Il téléphone au roi de Grèce : "C’est une très grande joie pour moi que d’annoncer à Votre Majesté que j’ai découvert les tombes que la tradition désigne comme celles d’Agamemnon, de Cassandre, d’Eurymédon et de leurs compagnons tués au cours d’un banquet par Clytemnestre et son amant, Egisthe."
Surchargés d’or et de joyaux, les corps. C’est là que Schliemann trouvera les armes les plus précieuses. "C’est un monde entièrement nouveau, insoupçonné, que je fis pénétrer dans le domaine de l’archéologie", a écrit Schliemann. C’est vrai. Et encore : "Tous les musées du monde réunis ne possèdent pas la cinquième partie."
C’est vrai encore.
En 1890, après avoir pratiqué d’ultimes fouilles à Troie, il doit s’embarquer pour l’Italie. Le jour de Noël, à Naples, il tombe dans la rue inanimé. Personne ne veut le transporter à l'hôpital. Qui paiera le transport ?

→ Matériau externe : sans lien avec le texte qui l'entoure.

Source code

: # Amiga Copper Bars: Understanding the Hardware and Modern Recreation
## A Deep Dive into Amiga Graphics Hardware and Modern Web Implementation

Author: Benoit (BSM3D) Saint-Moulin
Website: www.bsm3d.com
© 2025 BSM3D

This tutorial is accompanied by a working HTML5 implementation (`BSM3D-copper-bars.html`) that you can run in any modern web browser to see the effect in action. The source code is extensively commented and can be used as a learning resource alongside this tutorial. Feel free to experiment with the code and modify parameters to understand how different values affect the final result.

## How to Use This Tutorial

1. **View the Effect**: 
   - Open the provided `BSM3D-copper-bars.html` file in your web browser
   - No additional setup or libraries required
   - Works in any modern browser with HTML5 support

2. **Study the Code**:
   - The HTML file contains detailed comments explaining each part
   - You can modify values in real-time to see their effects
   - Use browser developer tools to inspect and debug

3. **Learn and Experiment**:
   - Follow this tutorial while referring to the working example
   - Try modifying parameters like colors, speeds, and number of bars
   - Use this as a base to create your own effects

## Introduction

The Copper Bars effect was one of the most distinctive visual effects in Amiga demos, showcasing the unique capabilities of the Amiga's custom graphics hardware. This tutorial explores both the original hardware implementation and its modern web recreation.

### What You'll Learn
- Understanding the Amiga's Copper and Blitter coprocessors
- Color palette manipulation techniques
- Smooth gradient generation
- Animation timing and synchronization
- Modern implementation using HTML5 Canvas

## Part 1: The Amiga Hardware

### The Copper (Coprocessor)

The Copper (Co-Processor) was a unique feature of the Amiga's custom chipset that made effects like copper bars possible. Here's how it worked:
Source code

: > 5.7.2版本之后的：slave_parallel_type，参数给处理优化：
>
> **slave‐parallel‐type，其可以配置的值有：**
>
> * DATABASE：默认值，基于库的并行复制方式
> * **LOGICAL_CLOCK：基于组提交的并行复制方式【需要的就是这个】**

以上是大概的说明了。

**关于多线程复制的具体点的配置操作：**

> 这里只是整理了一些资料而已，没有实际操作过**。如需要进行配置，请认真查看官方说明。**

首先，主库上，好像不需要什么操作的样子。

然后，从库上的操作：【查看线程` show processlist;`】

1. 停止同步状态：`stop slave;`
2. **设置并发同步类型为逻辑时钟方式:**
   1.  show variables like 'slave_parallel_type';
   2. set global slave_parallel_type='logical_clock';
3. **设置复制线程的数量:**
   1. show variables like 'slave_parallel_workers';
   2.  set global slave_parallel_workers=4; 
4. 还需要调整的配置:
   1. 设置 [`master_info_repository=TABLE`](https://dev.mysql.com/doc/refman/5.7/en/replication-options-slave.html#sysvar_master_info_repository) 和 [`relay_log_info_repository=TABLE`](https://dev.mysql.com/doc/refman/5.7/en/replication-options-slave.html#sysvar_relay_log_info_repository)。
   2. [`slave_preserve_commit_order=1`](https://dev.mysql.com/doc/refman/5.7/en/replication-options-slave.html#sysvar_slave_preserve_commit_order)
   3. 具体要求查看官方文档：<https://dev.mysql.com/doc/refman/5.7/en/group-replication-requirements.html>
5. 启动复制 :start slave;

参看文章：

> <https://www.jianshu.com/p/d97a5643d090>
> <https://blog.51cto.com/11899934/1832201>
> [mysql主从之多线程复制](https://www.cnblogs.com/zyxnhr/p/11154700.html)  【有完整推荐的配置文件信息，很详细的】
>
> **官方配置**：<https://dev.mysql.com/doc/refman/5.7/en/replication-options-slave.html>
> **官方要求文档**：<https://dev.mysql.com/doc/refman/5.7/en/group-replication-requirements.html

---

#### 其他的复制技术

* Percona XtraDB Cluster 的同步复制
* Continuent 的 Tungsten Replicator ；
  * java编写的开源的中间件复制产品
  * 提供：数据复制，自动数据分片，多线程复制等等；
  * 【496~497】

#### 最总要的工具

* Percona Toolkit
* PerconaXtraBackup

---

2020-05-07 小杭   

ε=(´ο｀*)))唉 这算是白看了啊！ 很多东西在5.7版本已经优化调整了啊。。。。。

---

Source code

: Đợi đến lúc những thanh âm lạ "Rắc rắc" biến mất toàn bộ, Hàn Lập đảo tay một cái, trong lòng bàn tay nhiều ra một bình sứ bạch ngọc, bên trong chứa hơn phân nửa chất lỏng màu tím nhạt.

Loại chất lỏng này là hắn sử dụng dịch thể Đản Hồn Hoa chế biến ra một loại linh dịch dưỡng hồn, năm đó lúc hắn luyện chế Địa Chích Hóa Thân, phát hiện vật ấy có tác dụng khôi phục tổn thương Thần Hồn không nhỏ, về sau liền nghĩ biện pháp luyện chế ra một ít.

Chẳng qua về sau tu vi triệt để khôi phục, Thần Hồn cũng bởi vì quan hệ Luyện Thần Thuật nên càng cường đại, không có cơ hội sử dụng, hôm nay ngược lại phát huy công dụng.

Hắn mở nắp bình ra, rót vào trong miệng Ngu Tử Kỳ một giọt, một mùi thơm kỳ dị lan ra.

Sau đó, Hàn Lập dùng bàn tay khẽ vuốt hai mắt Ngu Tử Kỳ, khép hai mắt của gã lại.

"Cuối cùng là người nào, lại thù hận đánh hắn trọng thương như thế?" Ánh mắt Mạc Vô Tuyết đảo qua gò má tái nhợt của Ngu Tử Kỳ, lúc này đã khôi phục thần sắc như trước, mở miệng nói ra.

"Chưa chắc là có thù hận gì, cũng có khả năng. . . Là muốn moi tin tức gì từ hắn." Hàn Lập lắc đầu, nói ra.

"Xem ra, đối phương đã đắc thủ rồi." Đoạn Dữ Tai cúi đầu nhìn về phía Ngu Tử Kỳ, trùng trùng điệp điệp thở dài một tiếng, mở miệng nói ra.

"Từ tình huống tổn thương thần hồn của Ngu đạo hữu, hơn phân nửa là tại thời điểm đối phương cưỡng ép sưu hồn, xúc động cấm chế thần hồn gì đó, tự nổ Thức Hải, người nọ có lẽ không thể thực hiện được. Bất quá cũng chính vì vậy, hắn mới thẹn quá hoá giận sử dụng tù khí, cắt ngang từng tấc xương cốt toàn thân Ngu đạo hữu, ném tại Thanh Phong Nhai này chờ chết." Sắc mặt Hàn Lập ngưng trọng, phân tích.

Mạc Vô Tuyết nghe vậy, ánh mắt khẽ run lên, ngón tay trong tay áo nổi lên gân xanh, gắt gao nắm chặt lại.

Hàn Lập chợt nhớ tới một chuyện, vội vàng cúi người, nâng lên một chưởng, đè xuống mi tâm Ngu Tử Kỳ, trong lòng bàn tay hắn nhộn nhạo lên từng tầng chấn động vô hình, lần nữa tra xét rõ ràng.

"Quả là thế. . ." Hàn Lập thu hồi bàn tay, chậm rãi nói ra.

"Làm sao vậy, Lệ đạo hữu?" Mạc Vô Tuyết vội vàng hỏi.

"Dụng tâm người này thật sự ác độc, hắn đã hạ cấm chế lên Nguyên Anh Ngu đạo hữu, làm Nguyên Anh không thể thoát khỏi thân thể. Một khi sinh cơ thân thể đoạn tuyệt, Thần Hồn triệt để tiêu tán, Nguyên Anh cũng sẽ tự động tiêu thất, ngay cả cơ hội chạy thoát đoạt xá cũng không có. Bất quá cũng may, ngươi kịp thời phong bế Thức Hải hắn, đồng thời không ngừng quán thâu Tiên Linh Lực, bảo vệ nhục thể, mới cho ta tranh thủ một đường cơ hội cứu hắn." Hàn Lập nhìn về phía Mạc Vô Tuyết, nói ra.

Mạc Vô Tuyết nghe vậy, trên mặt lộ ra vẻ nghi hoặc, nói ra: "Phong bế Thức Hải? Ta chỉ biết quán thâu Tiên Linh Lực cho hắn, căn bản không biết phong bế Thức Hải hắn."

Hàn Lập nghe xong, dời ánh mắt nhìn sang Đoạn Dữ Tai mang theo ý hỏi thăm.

Or cet homme-là est milliardaire et il a découvert Troie. Il mourra le jour même, le jour de Noël. On lui fera des funérailles nationales.
Un mot encore.
Pendant la guerre, les poteries de Schliemann avaient été envoyées dans la région de l’Oder. Et puis ce fut la débâcle de 45.
Les caisses furent laissées à l’abandon. Mais le village où elles se trouvaient vivait depuis fort longtemps dans une tradition : quand quelqu’un se mariait, il fallait pour lui porter bonheur, briser la vaisselle devant sa porte la veille des noces. En 1945, dans un pays anéanti, la vaisselle était un bien précieux. Impossible de s’en procurer de nouvelle.
Un jour, dans une grange, quelqu’un découvrit ces caisses de vieilles poteries sans valeur. Alors, désormais, chaque fois que quelqu’un se mariait, on allait chercher les poteries de Schliemann et on venait les casser avec des cris de joie devant la maison des futurs mariés. C’est ainsi que Troie exhumé par un Allemand s’est trouvée de nouveau intégrée dans la terre, et dans la terre d’Allemagne.
Comme si le sort avait voulu que la réalité revint à son point de départ : le rêve d’un enfant.